Written request –
Copy the listing below from its start through the line with "genus: Xystocheir", swapping "common name" for "everyday name" everywhere it appears and changing nothing else.

Dataset extract –

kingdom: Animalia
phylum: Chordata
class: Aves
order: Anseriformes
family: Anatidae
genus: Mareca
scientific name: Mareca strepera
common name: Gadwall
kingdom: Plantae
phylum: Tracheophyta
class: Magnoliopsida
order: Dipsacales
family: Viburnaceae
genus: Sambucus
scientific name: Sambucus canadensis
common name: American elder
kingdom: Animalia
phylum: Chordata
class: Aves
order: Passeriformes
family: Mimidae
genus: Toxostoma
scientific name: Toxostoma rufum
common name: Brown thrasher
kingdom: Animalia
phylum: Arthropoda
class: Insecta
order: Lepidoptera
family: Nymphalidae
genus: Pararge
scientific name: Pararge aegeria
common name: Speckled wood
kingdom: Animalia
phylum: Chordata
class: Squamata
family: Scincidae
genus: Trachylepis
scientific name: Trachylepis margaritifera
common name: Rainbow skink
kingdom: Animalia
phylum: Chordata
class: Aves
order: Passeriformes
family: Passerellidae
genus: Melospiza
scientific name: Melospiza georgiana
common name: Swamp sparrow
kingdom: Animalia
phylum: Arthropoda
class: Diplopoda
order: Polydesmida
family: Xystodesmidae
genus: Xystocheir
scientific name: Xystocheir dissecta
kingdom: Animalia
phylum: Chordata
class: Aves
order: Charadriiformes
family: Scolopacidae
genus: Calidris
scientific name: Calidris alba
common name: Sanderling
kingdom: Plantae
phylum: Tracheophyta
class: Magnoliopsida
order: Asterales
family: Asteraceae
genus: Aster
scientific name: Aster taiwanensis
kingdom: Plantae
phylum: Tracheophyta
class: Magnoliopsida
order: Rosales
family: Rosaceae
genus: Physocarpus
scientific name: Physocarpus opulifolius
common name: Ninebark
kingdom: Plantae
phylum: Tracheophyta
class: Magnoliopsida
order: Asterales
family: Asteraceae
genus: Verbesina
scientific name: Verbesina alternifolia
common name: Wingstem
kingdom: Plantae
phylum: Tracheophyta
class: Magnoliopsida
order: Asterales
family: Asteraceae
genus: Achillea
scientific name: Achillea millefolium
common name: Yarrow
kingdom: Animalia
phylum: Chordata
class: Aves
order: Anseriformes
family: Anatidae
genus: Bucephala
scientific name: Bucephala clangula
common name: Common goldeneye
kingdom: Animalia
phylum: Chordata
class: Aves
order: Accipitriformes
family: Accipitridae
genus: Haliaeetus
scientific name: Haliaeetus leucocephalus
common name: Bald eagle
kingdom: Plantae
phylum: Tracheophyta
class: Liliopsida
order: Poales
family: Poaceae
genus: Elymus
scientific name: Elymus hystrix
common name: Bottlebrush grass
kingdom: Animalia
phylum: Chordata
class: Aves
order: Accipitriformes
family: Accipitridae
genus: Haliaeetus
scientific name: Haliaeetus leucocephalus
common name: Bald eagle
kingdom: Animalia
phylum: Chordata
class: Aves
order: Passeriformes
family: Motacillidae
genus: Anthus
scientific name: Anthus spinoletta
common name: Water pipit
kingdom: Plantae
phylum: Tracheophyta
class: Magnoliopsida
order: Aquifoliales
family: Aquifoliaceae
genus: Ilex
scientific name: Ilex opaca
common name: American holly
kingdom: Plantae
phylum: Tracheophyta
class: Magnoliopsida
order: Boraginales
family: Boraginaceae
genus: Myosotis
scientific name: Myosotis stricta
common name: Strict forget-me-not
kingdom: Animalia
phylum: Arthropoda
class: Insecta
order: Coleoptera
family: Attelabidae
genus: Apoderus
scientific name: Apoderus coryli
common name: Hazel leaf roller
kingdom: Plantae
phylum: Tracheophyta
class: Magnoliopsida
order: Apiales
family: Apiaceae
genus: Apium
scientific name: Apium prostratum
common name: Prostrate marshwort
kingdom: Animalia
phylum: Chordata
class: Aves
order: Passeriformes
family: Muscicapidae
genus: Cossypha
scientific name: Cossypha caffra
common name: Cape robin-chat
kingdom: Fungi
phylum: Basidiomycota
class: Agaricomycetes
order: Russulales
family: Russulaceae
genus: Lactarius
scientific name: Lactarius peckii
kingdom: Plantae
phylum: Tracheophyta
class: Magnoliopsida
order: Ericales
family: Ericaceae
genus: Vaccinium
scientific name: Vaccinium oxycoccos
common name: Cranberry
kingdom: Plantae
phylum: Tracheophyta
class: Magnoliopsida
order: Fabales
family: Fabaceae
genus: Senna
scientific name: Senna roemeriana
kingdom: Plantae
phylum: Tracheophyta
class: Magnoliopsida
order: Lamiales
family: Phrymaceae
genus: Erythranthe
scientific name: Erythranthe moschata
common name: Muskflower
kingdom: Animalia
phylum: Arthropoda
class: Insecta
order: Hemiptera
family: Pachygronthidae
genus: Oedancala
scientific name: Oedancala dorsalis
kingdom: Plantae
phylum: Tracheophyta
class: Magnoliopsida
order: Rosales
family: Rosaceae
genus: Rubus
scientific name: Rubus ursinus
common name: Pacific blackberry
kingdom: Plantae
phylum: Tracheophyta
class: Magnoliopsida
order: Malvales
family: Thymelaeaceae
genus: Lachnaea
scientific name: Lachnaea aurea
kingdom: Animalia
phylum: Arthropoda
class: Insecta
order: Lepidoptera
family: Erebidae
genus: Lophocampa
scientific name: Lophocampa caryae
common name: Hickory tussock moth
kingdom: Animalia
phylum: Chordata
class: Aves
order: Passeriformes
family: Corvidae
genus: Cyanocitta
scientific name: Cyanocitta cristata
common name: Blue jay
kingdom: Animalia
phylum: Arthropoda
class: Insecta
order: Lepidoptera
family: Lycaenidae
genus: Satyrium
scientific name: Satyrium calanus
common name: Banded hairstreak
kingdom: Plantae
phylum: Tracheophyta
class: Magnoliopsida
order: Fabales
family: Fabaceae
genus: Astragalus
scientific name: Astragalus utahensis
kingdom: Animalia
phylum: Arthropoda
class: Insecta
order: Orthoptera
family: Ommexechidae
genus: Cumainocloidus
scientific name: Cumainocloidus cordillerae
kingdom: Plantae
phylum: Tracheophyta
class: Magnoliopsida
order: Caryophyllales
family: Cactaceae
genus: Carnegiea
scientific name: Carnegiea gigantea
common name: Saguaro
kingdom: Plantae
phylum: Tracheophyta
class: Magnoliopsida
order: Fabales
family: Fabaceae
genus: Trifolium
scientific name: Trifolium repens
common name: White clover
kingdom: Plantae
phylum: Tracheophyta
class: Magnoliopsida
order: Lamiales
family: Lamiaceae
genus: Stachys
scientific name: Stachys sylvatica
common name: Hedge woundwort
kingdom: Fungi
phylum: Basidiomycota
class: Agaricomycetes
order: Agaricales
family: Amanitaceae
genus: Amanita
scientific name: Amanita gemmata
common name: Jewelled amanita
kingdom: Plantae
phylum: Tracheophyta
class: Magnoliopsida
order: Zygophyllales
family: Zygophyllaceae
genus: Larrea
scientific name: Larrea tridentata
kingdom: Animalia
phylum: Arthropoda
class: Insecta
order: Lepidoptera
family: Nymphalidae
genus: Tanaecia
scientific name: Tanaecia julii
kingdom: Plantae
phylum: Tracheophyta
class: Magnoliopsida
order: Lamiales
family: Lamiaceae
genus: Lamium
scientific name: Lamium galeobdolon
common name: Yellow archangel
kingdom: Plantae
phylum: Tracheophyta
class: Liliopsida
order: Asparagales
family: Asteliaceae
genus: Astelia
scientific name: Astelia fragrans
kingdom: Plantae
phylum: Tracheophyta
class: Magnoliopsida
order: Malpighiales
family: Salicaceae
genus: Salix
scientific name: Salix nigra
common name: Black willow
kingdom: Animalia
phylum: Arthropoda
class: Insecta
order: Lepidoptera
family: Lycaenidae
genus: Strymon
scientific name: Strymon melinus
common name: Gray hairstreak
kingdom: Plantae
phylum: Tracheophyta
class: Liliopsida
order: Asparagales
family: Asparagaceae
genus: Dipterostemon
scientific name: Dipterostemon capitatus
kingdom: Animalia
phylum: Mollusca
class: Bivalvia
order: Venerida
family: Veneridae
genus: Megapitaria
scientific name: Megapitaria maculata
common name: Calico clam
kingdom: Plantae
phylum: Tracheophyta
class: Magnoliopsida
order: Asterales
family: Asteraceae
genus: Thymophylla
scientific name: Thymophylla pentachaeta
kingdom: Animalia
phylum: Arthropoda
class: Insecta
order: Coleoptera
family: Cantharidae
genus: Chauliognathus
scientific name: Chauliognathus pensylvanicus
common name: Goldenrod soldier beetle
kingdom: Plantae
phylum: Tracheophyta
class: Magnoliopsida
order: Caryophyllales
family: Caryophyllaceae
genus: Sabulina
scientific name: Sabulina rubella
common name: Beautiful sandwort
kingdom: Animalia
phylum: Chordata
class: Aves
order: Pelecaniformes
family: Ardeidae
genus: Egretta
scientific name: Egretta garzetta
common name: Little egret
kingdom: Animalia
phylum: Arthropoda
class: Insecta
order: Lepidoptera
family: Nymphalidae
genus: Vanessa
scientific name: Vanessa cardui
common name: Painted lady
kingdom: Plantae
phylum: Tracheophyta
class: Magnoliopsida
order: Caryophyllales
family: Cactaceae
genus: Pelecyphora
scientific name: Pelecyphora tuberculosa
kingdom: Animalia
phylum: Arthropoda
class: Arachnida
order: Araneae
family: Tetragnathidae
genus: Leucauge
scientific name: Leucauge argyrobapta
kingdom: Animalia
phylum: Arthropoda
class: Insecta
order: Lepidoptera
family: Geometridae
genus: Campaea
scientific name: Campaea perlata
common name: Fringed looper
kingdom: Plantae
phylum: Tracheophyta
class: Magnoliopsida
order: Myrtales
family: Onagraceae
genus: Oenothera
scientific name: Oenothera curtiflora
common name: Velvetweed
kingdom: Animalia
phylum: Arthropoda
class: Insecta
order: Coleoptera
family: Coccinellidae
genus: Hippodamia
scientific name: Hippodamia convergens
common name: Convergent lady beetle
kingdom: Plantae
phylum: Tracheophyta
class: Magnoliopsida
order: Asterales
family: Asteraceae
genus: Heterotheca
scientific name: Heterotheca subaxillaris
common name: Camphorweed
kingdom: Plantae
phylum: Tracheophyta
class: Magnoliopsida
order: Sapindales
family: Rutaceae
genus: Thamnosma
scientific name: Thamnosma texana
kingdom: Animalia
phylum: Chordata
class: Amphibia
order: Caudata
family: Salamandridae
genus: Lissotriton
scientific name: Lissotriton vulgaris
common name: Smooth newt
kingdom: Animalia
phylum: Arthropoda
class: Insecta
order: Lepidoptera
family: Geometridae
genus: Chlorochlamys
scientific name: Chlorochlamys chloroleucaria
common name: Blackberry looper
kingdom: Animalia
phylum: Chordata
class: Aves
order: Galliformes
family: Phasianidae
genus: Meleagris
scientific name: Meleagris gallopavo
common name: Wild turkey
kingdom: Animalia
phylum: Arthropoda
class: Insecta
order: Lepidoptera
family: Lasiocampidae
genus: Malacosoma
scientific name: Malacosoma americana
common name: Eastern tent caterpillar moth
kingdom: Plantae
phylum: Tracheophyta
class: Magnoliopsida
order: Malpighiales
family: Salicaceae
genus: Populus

Finished answer –
kingdom: Animalia
phylum: Chordata
class: Aves
order: Anseriformes
family: Anatidae
genus: Mareca
scientific name: Mareca strepera
everyday name: Gadwall
kingdom: Plantae
phylum: Tracheophyta
class: Magnoliopsida
order: Dipsacales
family: Viburnaceae
genus: Sambucus
scientific name: Sambucus canadensis
everyday name: American elder
kingdom: Animalia
phylum: Chordata
class: Aves
order: Passeriformes
family: Mimidae
genus: Toxostoma
scientific name: Toxostoma rufum
everyday name: Brown thrasher
kingdom: Animalia
phylum: Arthropoda
class: Insecta
order: Lepidoptera
family: Nymphalidae
genus: Pararge
scientific name: Pararge aegeria
everyday name: Speckled wood
kingdom: Animalia
phylum: Chordata
class: Squamata
family: Scincidae
genus: Trachylepis
scientific name: Trachylepis margaritifera
everyday name: Rainbow skink
kingdom: Animalia
phylum: Chordata
class: Aves
order: Passeriformes
family: Passerellidae
genus: Melospiza
scientific name: Melospiza georgiana
everyday name: Swamp sparrow
kingdom: Animalia
phylum: Arthropoda
class: Diplopoda
order: Polydesmida
family: Xystodesmidae
genus: Xystocheir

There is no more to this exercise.